The violets are an extreme example - killing the pleasure they offer so tantalisingly. But nearly all garden scents have a touch of that now you have it, now you don't, I think. I pick Sarcococca when it's filling the garden with scent and bring it indoors. Then - sometimes I can smell it, sometimes I can't. Doesn't matter how much I pick.
ReplyDeleteI started as a gardener seduced by the scent notion and planted wildly for it. I wouldn't now - I've come to see it as the icing on the cake. A great addition but not the backbone of a garden.
Mind you, I often find the icing on a cake the best bit, the cake the necessary vehicle for the sugar and crunch hit....

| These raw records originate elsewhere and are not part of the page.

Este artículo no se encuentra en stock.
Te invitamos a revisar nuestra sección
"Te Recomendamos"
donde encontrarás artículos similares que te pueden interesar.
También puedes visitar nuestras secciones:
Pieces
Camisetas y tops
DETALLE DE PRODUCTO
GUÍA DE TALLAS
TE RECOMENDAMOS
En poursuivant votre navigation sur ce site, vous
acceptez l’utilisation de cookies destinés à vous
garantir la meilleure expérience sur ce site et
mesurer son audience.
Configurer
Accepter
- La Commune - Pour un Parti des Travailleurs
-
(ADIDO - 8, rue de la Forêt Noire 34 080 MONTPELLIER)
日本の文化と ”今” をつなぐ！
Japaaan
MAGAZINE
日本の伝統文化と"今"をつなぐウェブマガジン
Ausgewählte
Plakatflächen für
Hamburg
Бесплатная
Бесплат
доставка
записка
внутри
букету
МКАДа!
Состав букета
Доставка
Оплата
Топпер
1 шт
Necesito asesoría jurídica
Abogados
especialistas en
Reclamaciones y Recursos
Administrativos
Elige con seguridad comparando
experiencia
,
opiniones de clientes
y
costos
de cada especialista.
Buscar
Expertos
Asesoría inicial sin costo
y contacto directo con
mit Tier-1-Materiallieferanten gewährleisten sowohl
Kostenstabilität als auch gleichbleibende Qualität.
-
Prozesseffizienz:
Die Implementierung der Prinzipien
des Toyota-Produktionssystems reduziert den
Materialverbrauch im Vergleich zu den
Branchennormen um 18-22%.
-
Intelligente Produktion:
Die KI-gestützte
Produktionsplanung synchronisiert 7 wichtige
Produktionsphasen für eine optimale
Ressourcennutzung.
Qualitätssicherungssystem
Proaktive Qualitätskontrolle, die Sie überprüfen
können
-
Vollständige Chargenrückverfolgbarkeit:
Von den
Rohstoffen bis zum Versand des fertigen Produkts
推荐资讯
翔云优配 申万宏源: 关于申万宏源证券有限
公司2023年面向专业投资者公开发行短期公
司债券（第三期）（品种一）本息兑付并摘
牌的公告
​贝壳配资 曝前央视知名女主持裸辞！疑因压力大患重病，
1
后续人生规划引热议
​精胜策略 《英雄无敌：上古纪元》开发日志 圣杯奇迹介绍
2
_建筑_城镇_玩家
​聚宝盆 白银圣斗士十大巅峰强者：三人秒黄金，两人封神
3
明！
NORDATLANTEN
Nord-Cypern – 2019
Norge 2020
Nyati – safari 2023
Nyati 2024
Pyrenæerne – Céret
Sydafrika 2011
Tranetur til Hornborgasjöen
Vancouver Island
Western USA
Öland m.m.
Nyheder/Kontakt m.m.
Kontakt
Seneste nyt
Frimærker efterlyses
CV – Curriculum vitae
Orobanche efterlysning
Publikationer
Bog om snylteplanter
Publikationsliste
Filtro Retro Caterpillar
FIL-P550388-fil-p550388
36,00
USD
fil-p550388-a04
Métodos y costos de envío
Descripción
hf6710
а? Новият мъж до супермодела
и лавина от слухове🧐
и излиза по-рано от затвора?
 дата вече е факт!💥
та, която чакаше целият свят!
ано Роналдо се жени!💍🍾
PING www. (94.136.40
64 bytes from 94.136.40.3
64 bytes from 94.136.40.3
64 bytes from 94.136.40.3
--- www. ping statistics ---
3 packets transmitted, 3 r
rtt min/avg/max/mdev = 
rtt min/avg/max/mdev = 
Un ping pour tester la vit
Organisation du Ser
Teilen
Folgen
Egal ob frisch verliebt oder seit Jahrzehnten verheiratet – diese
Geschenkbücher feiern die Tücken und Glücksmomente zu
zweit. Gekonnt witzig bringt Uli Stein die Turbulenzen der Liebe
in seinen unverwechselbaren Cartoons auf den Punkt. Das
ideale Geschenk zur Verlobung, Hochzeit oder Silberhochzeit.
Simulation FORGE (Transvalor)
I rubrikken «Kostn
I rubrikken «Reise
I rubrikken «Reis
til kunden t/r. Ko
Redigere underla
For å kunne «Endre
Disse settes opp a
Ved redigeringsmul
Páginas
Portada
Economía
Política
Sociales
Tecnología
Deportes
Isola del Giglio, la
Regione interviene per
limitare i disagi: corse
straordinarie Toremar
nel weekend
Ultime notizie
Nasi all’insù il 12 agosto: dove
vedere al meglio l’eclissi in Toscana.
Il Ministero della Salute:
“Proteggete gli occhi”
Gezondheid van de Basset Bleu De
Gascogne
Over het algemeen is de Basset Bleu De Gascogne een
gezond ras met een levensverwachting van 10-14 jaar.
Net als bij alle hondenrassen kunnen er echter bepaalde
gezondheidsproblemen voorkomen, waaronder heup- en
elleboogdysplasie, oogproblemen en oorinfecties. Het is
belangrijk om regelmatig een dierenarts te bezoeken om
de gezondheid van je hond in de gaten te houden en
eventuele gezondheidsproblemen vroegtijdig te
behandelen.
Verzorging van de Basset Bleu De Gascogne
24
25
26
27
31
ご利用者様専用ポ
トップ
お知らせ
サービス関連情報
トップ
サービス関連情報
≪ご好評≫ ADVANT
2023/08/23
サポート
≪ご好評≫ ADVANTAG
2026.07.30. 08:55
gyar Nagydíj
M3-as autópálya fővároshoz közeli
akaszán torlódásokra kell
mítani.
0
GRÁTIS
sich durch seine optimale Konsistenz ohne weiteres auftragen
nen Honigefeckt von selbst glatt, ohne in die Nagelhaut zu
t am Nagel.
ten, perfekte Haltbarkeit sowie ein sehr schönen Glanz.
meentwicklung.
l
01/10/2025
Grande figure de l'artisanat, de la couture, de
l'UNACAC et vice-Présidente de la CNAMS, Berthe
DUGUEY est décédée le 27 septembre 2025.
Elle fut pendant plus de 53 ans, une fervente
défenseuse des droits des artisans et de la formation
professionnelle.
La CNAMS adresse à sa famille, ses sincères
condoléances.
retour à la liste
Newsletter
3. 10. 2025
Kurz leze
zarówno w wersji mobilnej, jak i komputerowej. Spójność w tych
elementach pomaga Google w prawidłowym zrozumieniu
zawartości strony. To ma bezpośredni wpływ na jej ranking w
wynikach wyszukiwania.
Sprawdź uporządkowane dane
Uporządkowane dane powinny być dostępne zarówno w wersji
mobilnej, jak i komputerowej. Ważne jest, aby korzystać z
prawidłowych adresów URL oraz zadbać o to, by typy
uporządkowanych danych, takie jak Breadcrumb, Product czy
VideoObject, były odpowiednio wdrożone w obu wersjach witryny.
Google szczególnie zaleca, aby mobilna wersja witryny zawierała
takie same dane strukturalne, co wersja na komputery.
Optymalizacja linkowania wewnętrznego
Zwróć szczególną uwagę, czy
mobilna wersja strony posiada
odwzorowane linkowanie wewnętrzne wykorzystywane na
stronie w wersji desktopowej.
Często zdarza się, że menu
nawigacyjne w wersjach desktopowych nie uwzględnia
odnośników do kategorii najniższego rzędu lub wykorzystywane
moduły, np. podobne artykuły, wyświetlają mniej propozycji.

Thanks Anne, I think those of us who have small urban enclosed gardens have more reason to plant for scent really - trapping it does help. Quite right about the icing, often the wickedest and most alluring bit. And it's true about bringing in the sarcococca too, most odd, but exactly my experience.
DeleteI much enjoyed you words and descriptions on scents. So many, oh so many. Thanks for all the comments and thoughts. JC
ReplyDeleteThank you very much, fun to write so I'm glad it was fun to read.